The dawn is quiet II: Gaia XP constraints on the Milky Way's proto-Galaxy from very metal-poor MDF tails

TL;DR

This work leverages Gaia DR3 XP metallicities to measure the slope of the Milky Way's very metal-poor MDF tail and interprets it with a grid of one-zone chemical-evolution models. The results indicate a near-unity exponential tail (k ~ 1) across catalogs, pointing to a proto-Galaxy with a moderate initial gas reservoir and sustained, low-to-moderate inflow and star formation during the first Gyr. Auriga Milky Way analogs show similar MDF slopes, reinforcing a picture of quiet, gas-regulated early growth rather than an early, massive starburst. The metal-poor MDF tail thus provides a quantitative, complementary constraint on the Milky Way’s early gas accretion and star-formation history, alongside the initial [$\alpha$/Fe] upturn, and supports a unified view of the proto-Galaxy as a well-mixed, slowly assembling system.

Exercise set –
1. Answer from the TL;DR summary of the Milky Way proto-Galaxy study:
(a) Which metallicities does the work use?
(b) What value does it report for the slope of the very metal-poor MDF tail?
(c) Which simulated galaxies show similar MDF slopes?
2. Please write out the TL;DR summary word for word, from "This work leverages" up to and including "slowly assembling system.".

Input data –

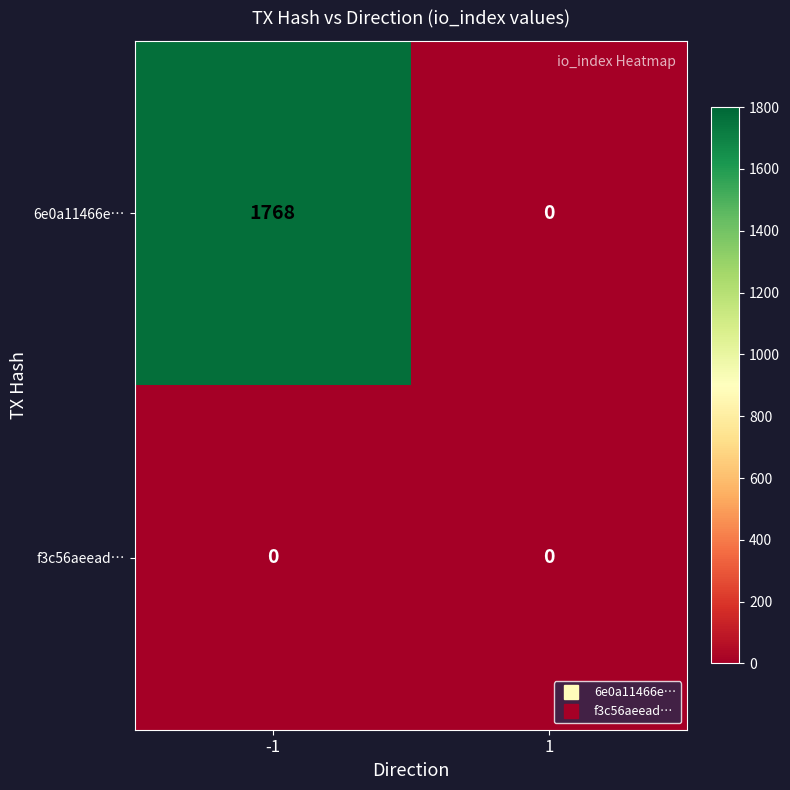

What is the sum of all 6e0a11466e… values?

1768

* * *

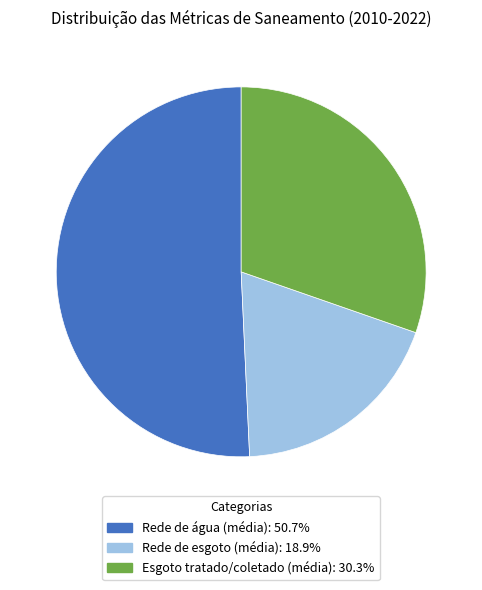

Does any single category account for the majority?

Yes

Response list –
1.
(a) Gaia DR3 XP metallicities.
(b) A near-unity exponential tail, k ~ 1.
(c) Auriga Milky Way analogs.

2.
This work leverages Gaia DR3 XP metallicities to measure the slope of the Milky Way's very metal-poor MDF tail and interprets it with a grid of one-zone chemical-evolution models. The results indicate a near-unity exponential tail (k ~ 1) across catalogs, pointing to a proto-Galaxy with a moderate initial gas reservoir and sustained, low-to-moderate inflow and star formation during the first Gyr. Auriga Milky Way analogs show similar MDF slopes, reinforcing a picture of quiet, gas-regulated early growth rather than an early, massive starburst. The metal-poor MDF tail thus provides a quantitative, complementary constraint on the Milky Way’s early gas accretion and star-formation history, alongside the initial [$\alpha$/Fe] upturn, and supports a unified view of the proto-Galaxy as a well-mixed, slowly assembling system.